Goal of the exercise: With the pictures removed, the data below must be transcribed in full and exactly.

Provided material:
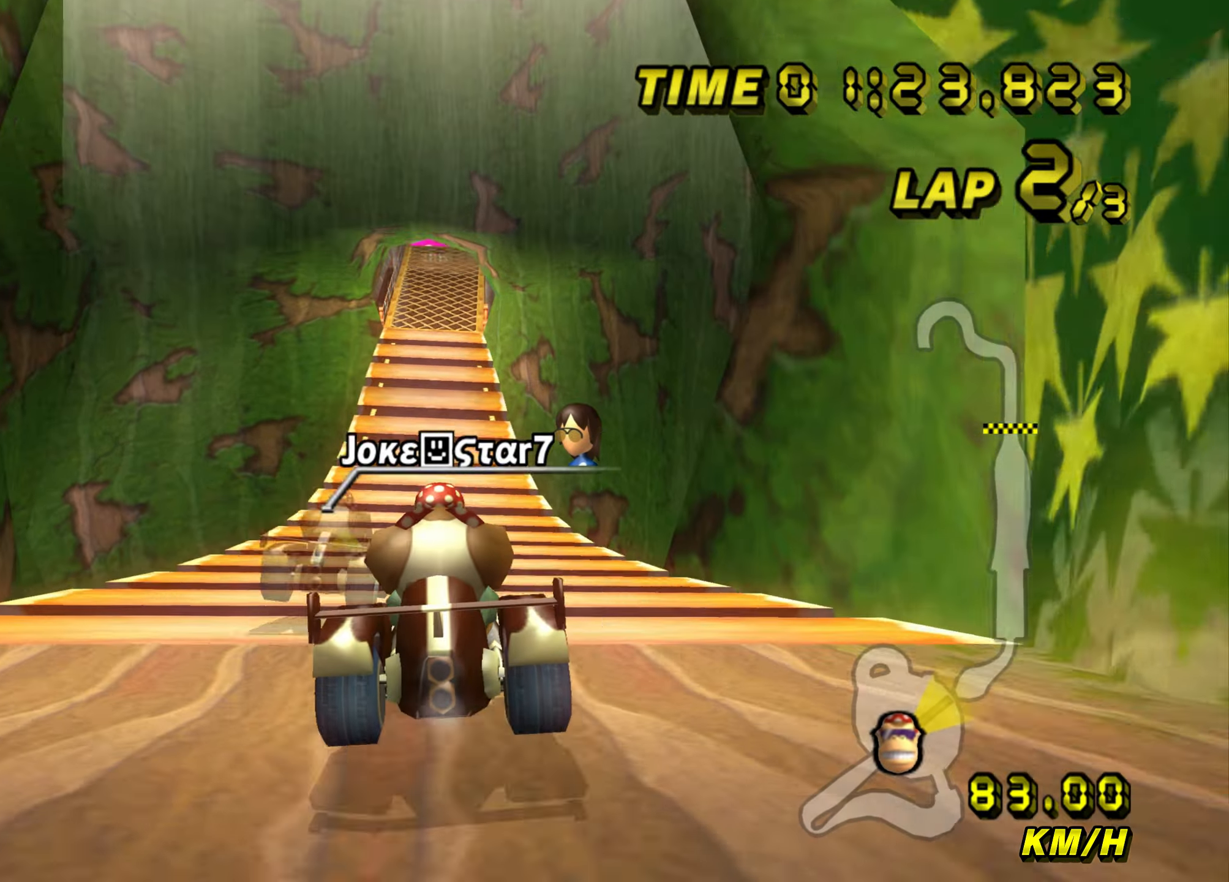
{"buttons": ["A"], "left_stick": "center", "events": []}
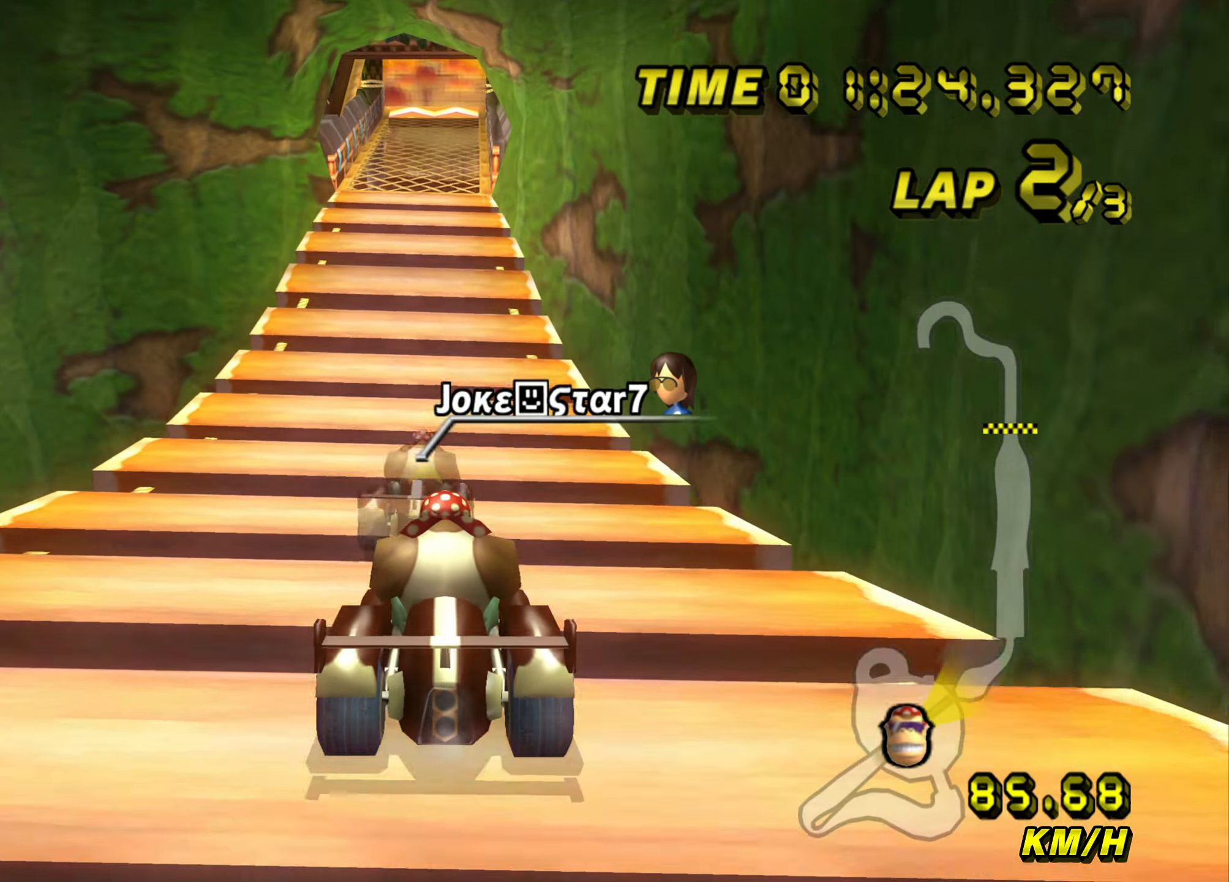
{"buttons": ["A"], "left_stick": "center", "events": []}
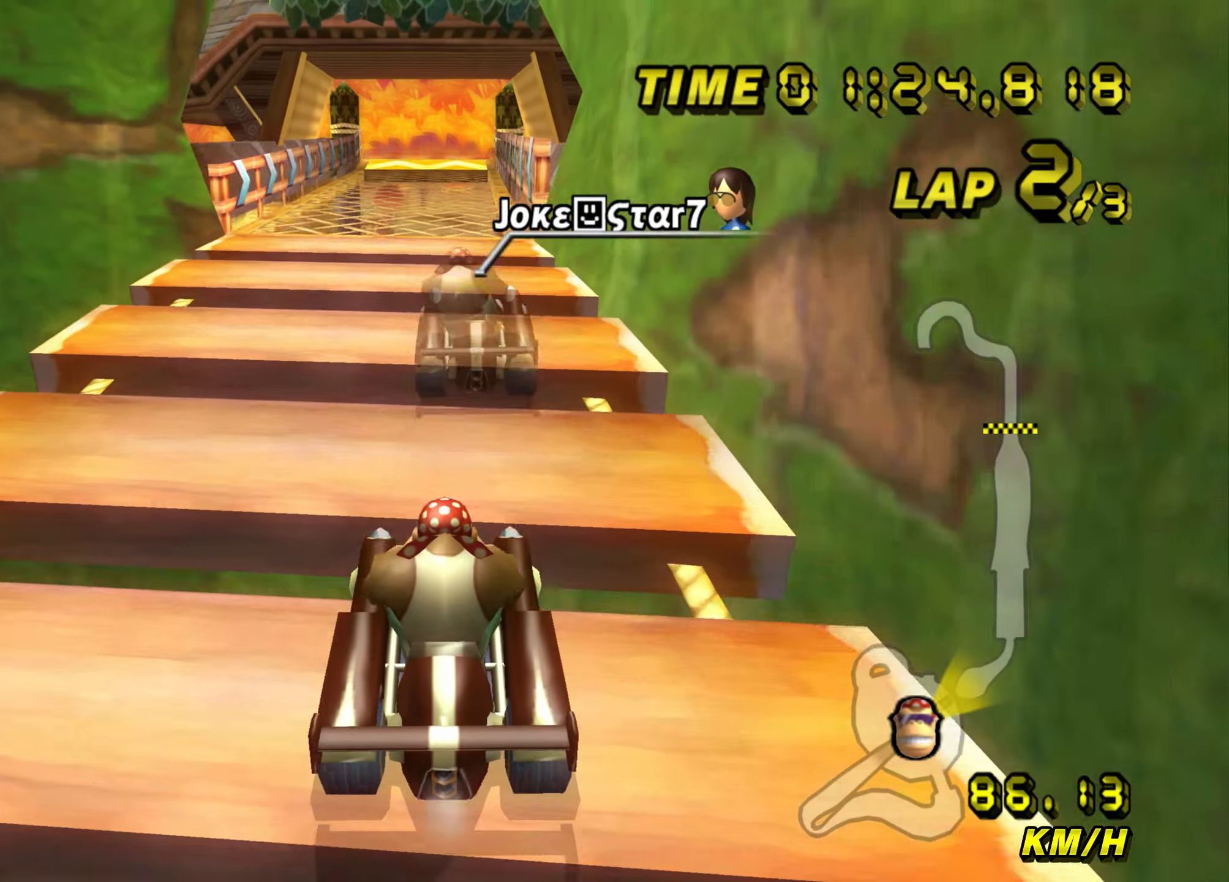
{"buttons": ["A"], "left_stick": "center", "events": []}
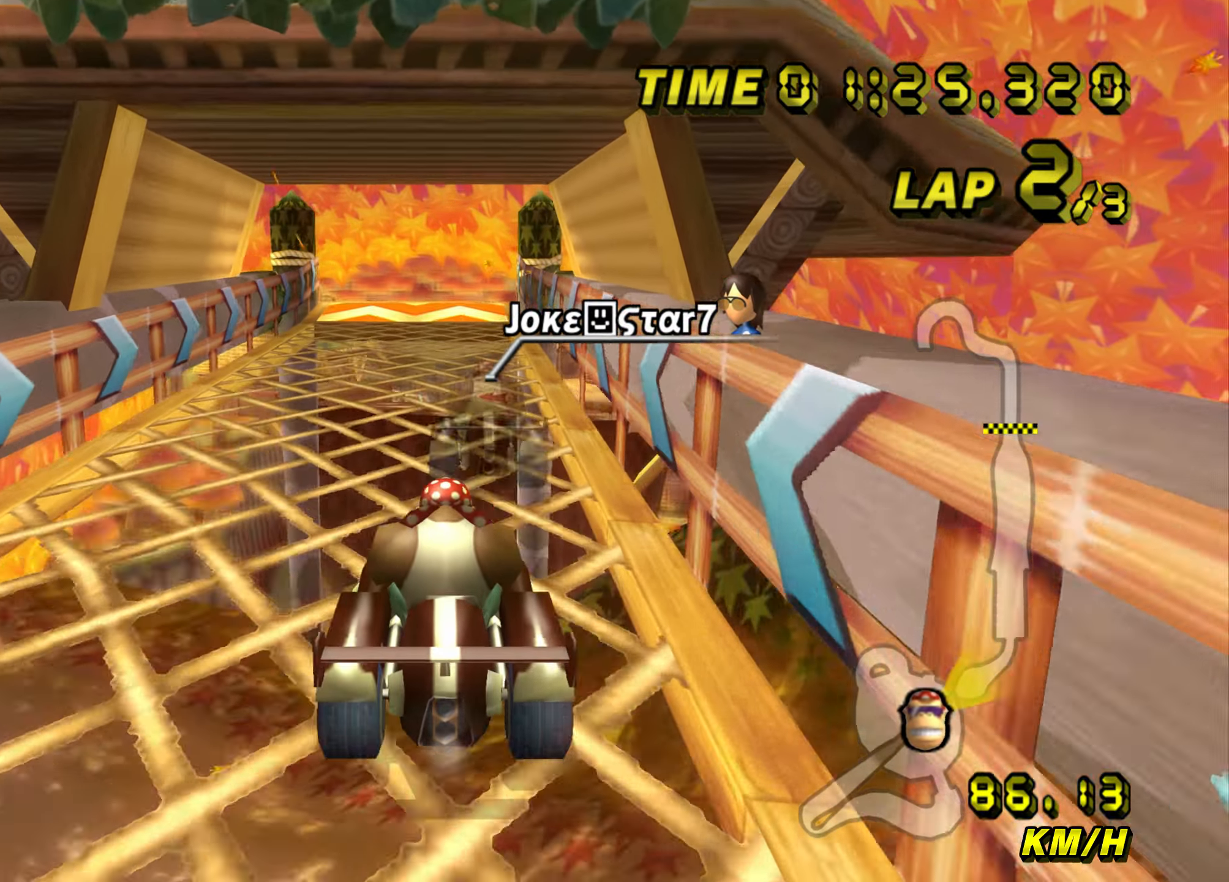
{"buttons": ["A"], "left_stick": "center", "events": []}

Solution for this exercise:
{"buttons": ["A"], "left_stick": "center", "events": []}
{"buttons": ["A"], "left_stick": "center", "events": []}
{"buttons": ["A"], "left_stick": "center", "events": []}
{"buttons": ["A"], "left_stick": "center", "events": []}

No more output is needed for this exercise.